**Data to process**.
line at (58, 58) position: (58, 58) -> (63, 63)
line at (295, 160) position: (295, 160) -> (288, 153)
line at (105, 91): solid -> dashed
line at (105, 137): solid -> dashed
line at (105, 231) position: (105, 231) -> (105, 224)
...
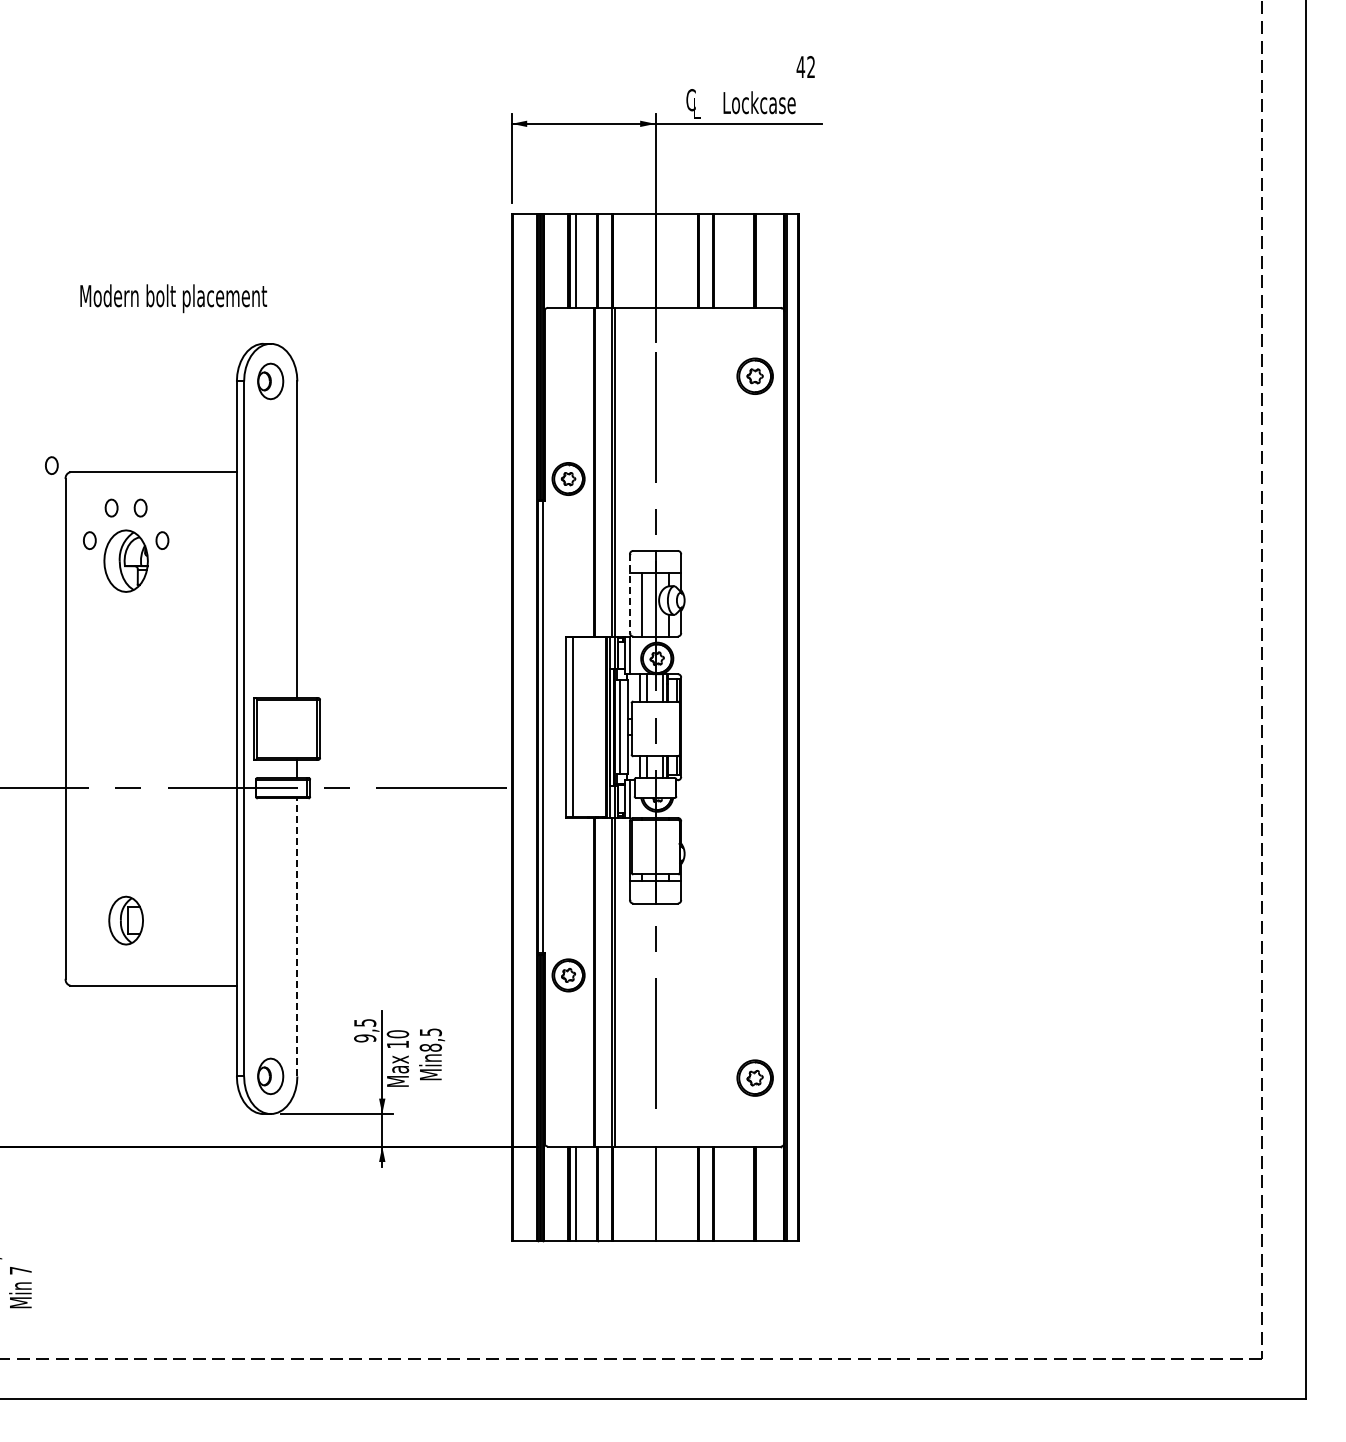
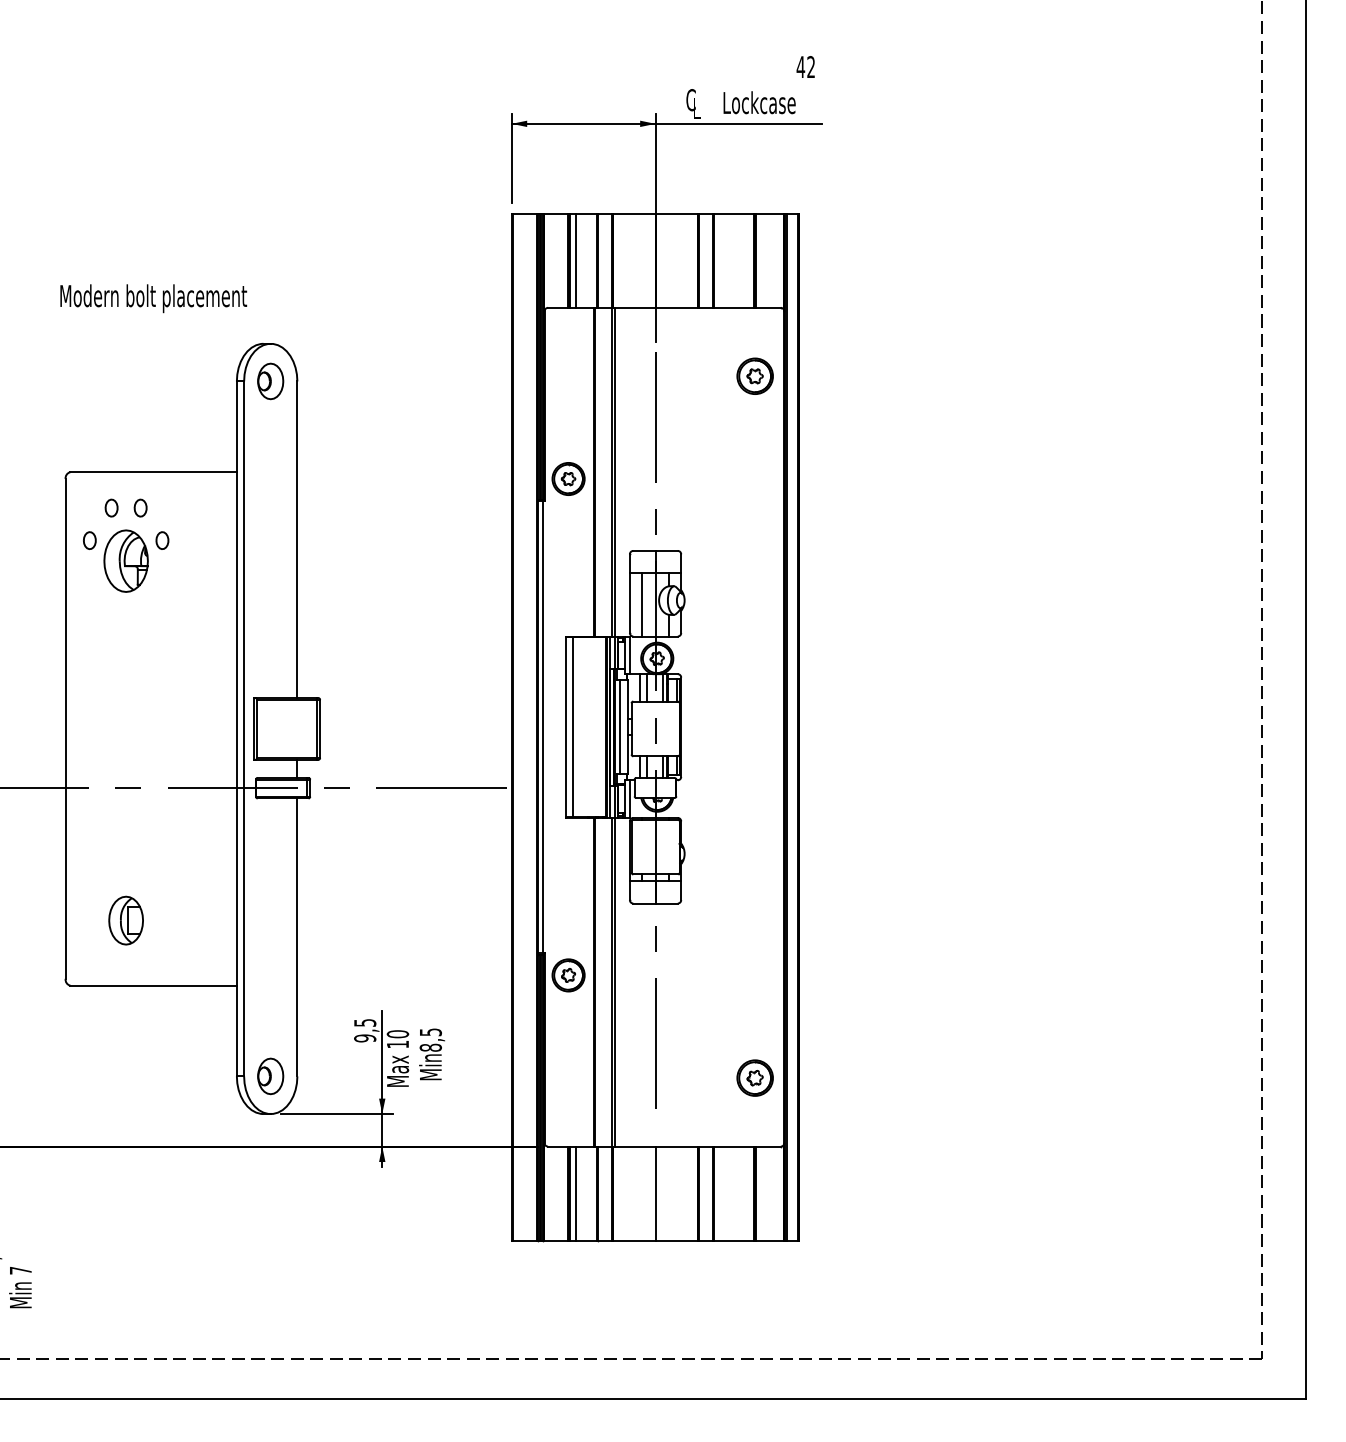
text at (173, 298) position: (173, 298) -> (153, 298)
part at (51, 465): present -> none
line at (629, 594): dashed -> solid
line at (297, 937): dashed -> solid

**Objective**. Recast as a JSON list of strings the items starting with the line containing "line at (58, 58)" and going on through the line containing "line at (105, 231)", one string per line with blank lines left out.

**Answer to this task**.
[
  "line at (58, 58) position: (58, 58) -> (63, 63)",
  "line at (295, 160) position: (295, 160) -> (288, 153)",
  "line at (105, 91): solid -> dashed",
  "line at (105, 137): solid -> dashed",
  "line at (105, 231) position: (105, 231) -> (105, 224)"
]